- _Task objective_
A stretch of the entries below is to be set down exactly, running from the line with "Savourez nos cafés" through the line with "เงิน อบต.หาย", both included, and no other line.

Transcribed page contents:
◆ ◆ ◆ ◆ ◆
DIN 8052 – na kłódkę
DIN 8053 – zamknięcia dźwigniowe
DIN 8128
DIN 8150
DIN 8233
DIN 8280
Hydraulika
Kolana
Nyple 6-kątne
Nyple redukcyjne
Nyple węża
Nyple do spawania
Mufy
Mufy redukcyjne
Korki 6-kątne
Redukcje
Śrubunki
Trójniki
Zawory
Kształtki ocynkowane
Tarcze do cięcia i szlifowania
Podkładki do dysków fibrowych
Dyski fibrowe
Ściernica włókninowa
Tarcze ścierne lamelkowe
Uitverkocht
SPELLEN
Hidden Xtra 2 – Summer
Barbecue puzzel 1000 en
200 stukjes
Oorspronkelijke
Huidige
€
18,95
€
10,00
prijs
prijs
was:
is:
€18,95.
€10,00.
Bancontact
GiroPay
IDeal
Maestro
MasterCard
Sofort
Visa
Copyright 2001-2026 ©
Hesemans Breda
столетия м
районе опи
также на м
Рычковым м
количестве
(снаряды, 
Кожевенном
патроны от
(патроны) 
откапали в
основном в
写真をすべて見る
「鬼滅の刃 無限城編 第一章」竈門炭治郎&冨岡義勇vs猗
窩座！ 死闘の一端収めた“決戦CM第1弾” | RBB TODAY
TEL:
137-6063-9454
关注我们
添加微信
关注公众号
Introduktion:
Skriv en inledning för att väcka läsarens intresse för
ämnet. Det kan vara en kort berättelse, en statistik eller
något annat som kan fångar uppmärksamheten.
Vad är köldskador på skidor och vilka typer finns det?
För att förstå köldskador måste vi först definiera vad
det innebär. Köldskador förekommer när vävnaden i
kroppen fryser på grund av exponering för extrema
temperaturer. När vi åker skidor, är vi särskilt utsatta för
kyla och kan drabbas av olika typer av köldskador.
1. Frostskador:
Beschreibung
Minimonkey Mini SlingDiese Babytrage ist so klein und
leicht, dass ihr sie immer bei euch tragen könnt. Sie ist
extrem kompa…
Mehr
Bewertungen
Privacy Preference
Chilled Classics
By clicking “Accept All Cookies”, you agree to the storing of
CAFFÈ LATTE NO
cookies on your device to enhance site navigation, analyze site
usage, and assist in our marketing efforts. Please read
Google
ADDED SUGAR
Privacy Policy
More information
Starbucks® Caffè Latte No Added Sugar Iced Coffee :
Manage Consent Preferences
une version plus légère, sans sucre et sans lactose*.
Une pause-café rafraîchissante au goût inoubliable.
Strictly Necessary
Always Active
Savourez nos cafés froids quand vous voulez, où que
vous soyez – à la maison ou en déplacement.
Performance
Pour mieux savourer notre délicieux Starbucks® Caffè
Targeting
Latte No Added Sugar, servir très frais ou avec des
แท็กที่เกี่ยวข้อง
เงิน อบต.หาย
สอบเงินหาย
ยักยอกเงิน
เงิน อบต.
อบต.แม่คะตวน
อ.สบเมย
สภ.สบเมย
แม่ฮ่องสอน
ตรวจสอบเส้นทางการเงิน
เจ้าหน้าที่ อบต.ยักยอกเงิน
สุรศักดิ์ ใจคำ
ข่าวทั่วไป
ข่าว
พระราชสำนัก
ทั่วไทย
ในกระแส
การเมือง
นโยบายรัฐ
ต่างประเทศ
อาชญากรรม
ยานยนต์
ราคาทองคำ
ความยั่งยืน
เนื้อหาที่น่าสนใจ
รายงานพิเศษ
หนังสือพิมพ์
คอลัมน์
◆ ◆ ◆ ◆ ◆
- _Answer box_
Savourez nos cafés froids quand vous voulez, où que
vous soyez – à la maison ou en déplacement.
Performance
Pour mieux savourer notre délicieux Starbucks® Caffè
Targeting
Latte No Added Sugar, servir très frais ou avec des
แท็กที่เกี่ยวข้อง
เงิน อบต.หาย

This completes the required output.